Loss of deep-tendon reflexes, foot drop, wrist drop, ataxia, and paralysis have been reported with continued administration. Cranial nerve manifestations, including isolated paresis and/or paralysis of muscles controlled by cranial motor nerves, may occur in the absence of motor impairment elsewhere; extra-ocular and laryngeal muscles are those most commonly involved. Numbness of the fingers and toes, atrophy, cramps, slapping gait, and difficulty in walking or inability to walk, may occur. Jaw pain, pharyngeal pain, parotid gland pain, bone pain, back pain, limb pain, testicular pain and myalgias have been reported; pain in these areas may be severe. Convulsions, frequently with hypertension, have been reported in a few patients receiving vincristine sulfate. Several instances of convulsions followed by coma have been reported in children. Transient cortical blindness and optic atrophy with blindness have been reported.
Sympathetic neuropathy may occur. Peripheral neuritis and neuralgia occur frequently.
Treatment with vinca alkaloids has resulted very rarely (<0.01%) in vestibular and auditory damage to the eighth cranial nerve. Manifestations include partial or total deafness, which may be permanent or temporary, and difficulties with balance including dizziness, nystagmus and vertigo. Vincristine should only be used concurrently with other potentially ototoxic drugs, such as the platinum-containing antineoplastic agents, with extreme caution.
Patients with existing neurological disorders such as poliomyelitis or Charcot-Marie-Tooth Syndrome may be at increased risk of neurotoxicity.
Central nervous system:
Depression, agitation, insomnia and hallucinations have been reported.
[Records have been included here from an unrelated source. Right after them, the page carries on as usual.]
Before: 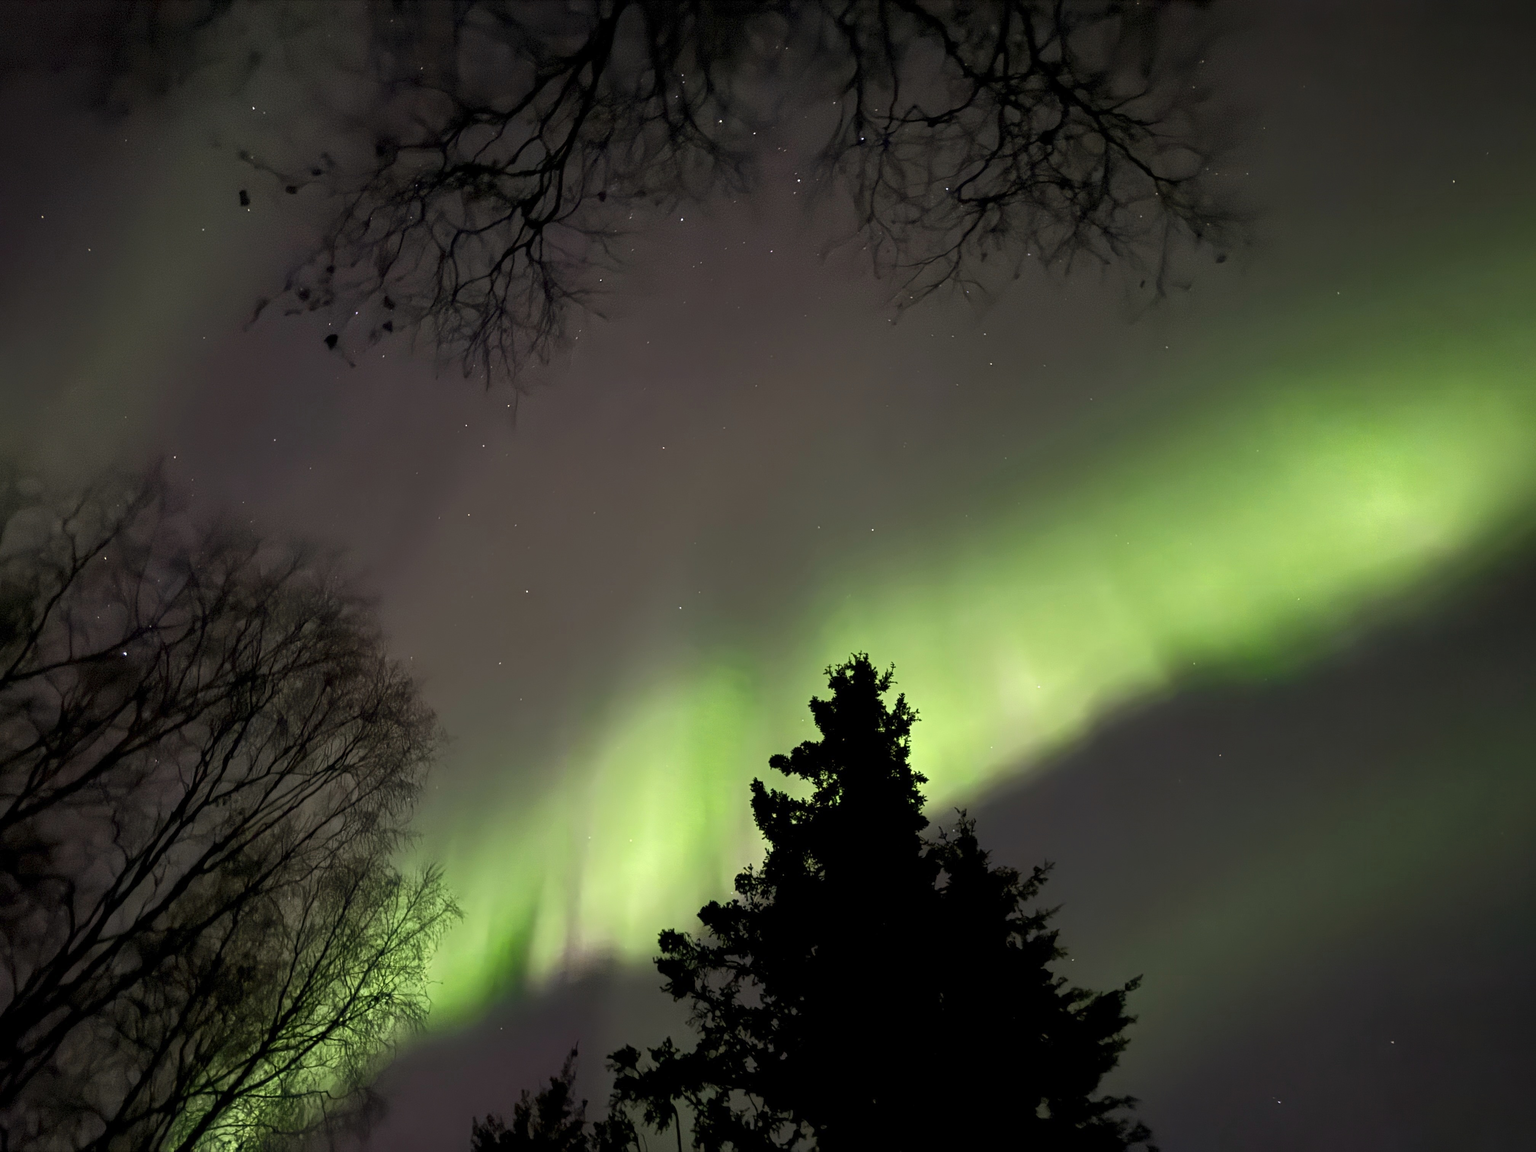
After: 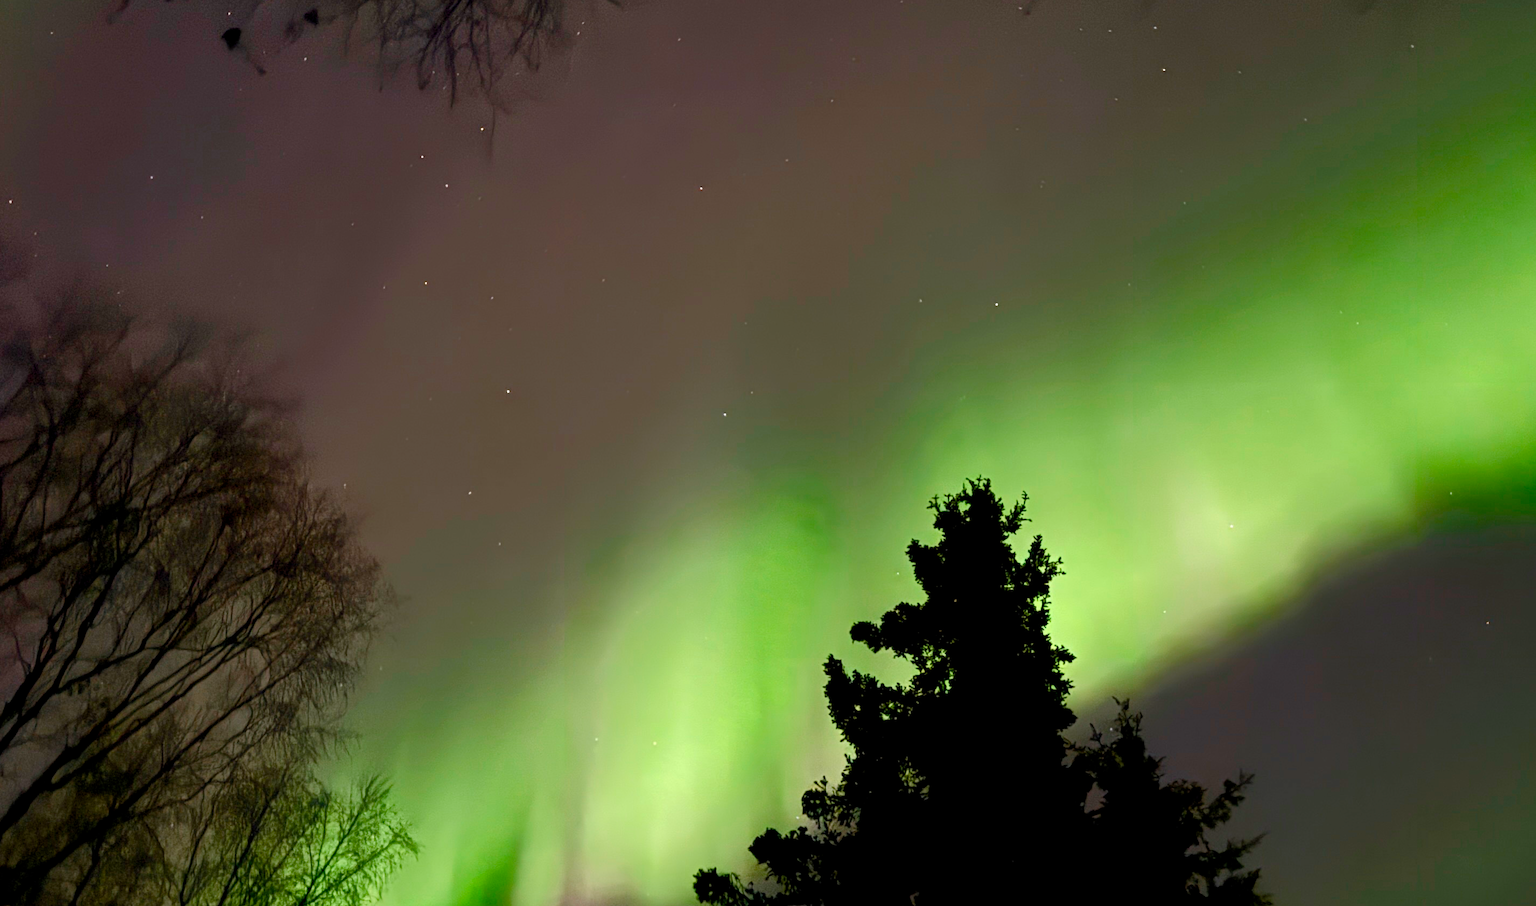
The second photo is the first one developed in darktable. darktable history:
crop: left 10.917%, top 27.315%, right 18.31%, bottom 16.978%
tone equalizer: edges refinement/feathering 500, mask exposure compensation -1.57 EV, preserve details no
color balance rgb: perceptual saturation grading › global saturation 45.077%, perceptual saturation grading › highlights -50.096%, perceptual saturation grading › shadows 30.52%, global vibrance 20%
Hypersecretion of antidiuretic hormone (SIADH) has occurred rarely in patients receiving vincristine therapy. In these patients, hyponatraemia associated with increased urinary sodium excretion occurs without evidence of renal or adrenal disease, hypotension, dehydration, azotaemia or clinical oedema. With fluid deprivation, improvement occurs in the hyponatraemia and in the renal loss of sodium.
Vincristine sulfate does not appear to have any constant or significant effect on platelets or red blood cells. Serious bone-marrow depression is usually not a major dose-limiting event. However, anaemia, leucopenia, and thrombocytopenia have been reported. Thrombocytopenia, if present when therapy with vincristine is begun, may actually improve before the appearance of bone marrow remission.
Alopecia is reported to occur in about 20% to 70% of patients who receive vincristine. It is reversible when vincristine is discontinued. Rash has also been reported, as have photosensitivity reactions.
Vincristine may cause a severe local reaction, resulting in pain and cellulitis, on extravasation (see Precautions).
Fever and headache have occurred. Also other side effects include defective sweating, myoclonic jerks, abnormal Vasalva response, impotence and diminished libido. Weight loss has been reported at high doses.